FLORENCE – Severe banking crises bring painful and long-lasting disruptions. But they also lead to surprises. The lessons learned in the immediate aftermath bear little relationship to the eventual outcome. There are immediate and obvious answers to the question of who was to blame, but they rarely correspond with the new shape of the financial landscape that ultimately emerges.
The crisis that began in 2007 originated in the sub-prime mortgage sector in the United States, and in US banks that were “too big to fail,” prompting many observers at the outset to predict the end of American financial capitalism.
But the banks that were most affected were elsewhere, and the long-term winners will be a few American banks – including some of the most notoriously weak banks – which will get bigger as a result of the crisis. Fueled by the injection of taxpayers’ money, American capitalism is back in force.
The explanation of why the obvious lessons of the crisis are being not drawn lies in the curious character of financial activity. Banking is inherently competitive; but at the same time, it is not an industry where competition ever worked very well.
The core of financial activity depends on reputation, information networks, and the ability to make markets as well as trade on them.
The result is that there are indisputable advantages to being big, as well as the disadvantages that have become obvious over the past two years. The market tends to be dominated by a relatively small number of firms.
In the old days, when banking was stable and regulated securely in a national setting, three or four leading banks tended to form an oligopoly: Barclays, Lloyds, Midland, and National Westminster in the United Kingdom; Commerzbank, Deutsche, and Dresdner in Germany. There were always suspicions of formal or informal banking cartels, which would agree on conditions and interest rates. Regulators generally turned a blind eye to these suspicions.
In the 1990’s and 2000’s, internationalization promised to produce a new landscape, in which a small handful of banks would once again divide up a single global market. Banks maneuvered to get the best position to take advantage of financial globalization, which usually meant locating themselves where the regulatory regime was least restrictive.
Banks got much bigger very quickly, and bigness brought problems. As they grew, banks found it difficult to manage the multiplicity of their divergent activities.
They were beset with incompatible computer software systems, rogue employees, and the need to account for the different national cultures in which they were now operating.
Almost inevitably, the biggest banks in the world got into trouble. In the 1990’s, the largest banks were mostly Japanese. Who now remembers Daiichi Kangyo?
The financial crisis has produced a new answer to where the greatest competitive advantages lie. From banks’ perspective, the most obvious lesson was the need for a strong national government to bear the potential costs of a rescue.
It is no longer best to be subject to the most favorable regulatory regime, but to be where the state has the deepest pockets.
Very large banks in small territories with small-scale governments are vulnerable. The US is big enough to handle behemoths like Bank of America or Citigroup. China can handle its large banks, even if they have large portfolios of poor credits.

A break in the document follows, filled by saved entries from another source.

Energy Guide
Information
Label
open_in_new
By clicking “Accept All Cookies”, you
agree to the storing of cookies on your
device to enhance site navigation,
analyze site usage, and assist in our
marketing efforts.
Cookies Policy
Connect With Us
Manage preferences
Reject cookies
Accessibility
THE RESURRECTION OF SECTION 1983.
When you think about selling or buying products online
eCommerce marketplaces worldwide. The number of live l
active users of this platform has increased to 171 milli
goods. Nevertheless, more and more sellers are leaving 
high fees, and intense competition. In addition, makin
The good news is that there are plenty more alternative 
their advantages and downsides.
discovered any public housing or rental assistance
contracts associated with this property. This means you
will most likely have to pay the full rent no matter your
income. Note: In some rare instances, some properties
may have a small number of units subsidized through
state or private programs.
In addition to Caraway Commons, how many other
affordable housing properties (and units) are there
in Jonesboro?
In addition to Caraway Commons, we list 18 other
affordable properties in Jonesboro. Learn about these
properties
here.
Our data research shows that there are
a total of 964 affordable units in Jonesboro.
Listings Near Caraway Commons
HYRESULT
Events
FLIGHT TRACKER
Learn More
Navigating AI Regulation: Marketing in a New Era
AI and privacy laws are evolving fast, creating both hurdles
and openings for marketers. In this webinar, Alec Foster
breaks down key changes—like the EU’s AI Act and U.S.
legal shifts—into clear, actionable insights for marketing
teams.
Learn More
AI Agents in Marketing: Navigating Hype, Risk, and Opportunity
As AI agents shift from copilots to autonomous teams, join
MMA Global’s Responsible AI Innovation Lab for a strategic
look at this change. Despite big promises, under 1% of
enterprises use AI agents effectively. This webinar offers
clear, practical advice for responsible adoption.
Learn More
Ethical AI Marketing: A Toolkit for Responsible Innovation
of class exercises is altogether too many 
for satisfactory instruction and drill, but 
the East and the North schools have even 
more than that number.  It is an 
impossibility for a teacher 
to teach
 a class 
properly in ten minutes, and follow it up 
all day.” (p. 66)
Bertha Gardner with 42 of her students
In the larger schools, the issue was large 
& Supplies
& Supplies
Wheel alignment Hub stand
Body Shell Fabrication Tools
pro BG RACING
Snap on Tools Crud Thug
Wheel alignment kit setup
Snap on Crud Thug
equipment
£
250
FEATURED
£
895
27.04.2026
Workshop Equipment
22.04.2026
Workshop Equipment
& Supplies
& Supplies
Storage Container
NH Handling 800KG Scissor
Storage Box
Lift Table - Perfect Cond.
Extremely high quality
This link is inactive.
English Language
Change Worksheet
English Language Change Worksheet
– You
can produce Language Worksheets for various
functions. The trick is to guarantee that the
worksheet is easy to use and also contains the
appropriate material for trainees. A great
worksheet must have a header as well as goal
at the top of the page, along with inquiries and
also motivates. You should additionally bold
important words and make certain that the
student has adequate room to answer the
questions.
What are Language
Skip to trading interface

European banks are in a more precarious situation. Ireland and Iceland have become notorious cases where a financial sector metastasized and destroyed the host country.
Even in France and Germany, large and internationally active banks potentially exceed the government’s capacity to mount a rescue. In addition, there is the complexity of disentangling which country is responsible for what part of a rescue, when, for instance, Central European banks are controlled by an Austrian bank that is bought by a German bank that is then bought by an Italian bank.
As a result, the big transnational institutions are lobbying hard for a pan-European approach to banking supervision and regulation (and implicitly for fiscal bailouts should that supervision and regulation fail).
In the case of the banks that required state rescues, European competition rules are requiring divestment and downsizing.
Institutions such as Royal Bank of Scotland, which for a time in 2009 headed the list of the world’s largest international banks, are being pruned by the EU’s Directorate General for Competition.
Even the stronger banks are being pressed to increase their capital reserves. In most cases, this means that they will continue to cut back on lending, worsening the impact of the financial crisis on the rest of the economy.
By contrast, in the US, the government pushed big banks into buying up smaller and vulnerable banks, and is now doing everything it can to press them to lend more.
Government reactions are full of paradoxes. The more we insist that a banking system should be competitive, the greater the risks that individual banks will take.
The more governments are prepared to step in, and the greater the resources of those governments, the more big banks and big countries will be favored.
The last 20 years of globalization saw the emergence of small, open economies as global leaders. The next 20 years will see a different globalization, in which the winners are large, powerful countries that mobilize government resources in the interest of creating winners in the race for financial supremacy.
Harold James is Professor of History and International Affairs at Princeton University and Marie Curie Professor of History at the European University Institute, Florence. His most recent book is The Creation and Destruction of Value: The Globalization Cycle.